▼

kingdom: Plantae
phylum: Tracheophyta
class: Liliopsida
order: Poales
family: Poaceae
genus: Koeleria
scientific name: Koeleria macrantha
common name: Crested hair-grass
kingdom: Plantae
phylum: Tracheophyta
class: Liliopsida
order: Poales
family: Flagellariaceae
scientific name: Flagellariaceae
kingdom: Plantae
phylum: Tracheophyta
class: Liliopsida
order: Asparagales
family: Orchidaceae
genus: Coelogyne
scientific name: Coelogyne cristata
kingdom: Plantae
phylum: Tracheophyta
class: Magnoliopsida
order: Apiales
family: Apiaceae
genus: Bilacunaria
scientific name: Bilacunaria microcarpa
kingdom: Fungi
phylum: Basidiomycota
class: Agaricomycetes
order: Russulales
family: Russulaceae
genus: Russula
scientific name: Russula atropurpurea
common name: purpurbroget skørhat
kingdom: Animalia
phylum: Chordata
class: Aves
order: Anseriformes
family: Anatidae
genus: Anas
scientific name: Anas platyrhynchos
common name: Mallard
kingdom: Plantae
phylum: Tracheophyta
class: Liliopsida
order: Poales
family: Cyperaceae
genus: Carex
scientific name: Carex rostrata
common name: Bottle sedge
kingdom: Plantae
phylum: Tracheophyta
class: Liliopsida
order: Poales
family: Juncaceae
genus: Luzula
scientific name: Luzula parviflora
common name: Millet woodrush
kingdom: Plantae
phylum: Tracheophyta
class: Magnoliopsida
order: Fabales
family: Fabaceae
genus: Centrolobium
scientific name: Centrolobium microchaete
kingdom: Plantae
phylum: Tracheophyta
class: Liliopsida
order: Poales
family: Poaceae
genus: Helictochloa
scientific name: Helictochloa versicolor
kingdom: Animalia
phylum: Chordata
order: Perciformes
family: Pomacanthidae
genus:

▲

→ STATED GOAL
Give every line of the items above as a JSON list of strings, one string per line and blank lines left out.

→ RESULT
[
  "kingdom: Plantae",
  "phylum: Tracheophyta",
  "class: Liliopsida",
  "order: Poales",
  "family: Poaceae",
  "genus: Koeleria",
  "scientific name: Koeleria macrantha",
  "common name: Crested hair-grass",
  "kingdom: Plantae",
  "phylum: Tracheophyta",
  "class: Liliopsida",
  "order: Poales",
  "family: Flagellariaceae",
  "scientific name: Flagellariaceae",
  "kingdom: Plantae",
  "phylum: Tracheophyta",
  "class: Liliopsida",
  "order: Asparagales",
  "family: Orchidaceae",
  "genus: Coelogyne",
  "scientific name: Coelogyne cristata",
  "kingdom: Plantae",
  "phylum: Tracheophyta",
  "class: Magnoliopsida",
  "order: Apiales",
  "family: Apiaceae",
  "genus: Bilacunaria",
  "scientific name: Bilacunaria microcarpa",
  "kingdom: Fungi",
  "phylum: Basidiomycota",
  "class: Agaricomycetes",
  "order: Russulales",
  "family: Russulaceae",
  "genus: Russula",
  "scientific name: Russula atropurpurea",
  "common name: purpurbroget skørhat",
  "kingdom: Animalia",
  "phylum: Chordata",
  "class: Aves",
  "order: Anseriformes",
  "family: Anatidae",
  "genus: Anas",
  "scientific name: Anas platyrhynchos",
  "common name: Mallard",
  "kingdom: Plantae",
  "phylum: Tracheophyta",
  "class: Liliopsida",
  "order: Poales",
  "family: Cyperaceae",
  "genus: Carex",
  "scientific name: Carex rostrata",
  "common name: Bottle sedge",
  "kingdom: Plantae",
  "phylum: Tracheophyta",
  "class: Liliopsida",
  "order: Poales",
  "family: Juncaceae",
  "genus: Luzula",
  "scientific name: Luzula parviflora",
  "common name: Millet woodrush",
  "kingdom: Plantae",
  "phylum: Tracheophyta",
  "class: Magnoliopsida",
  "order: Fabales",
  "family: Fabaceae",
  "genus: Centrolobium",
  "scientific name: Centrolobium microchaete",
  "kingdom: Plantae",
  "phylum: Tracheophyta",
  "class: Liliopsida",
  "order: Poales",
  "family: Poaceae",
  "genus: Helictochloa",
  "scientific name: Helictochloa versicolor",
  "kingdom: Animalia",
  "phylum: Chordata",
  "order: Perciformes",
  "family: Pomacanthidae",
  "genus:"
]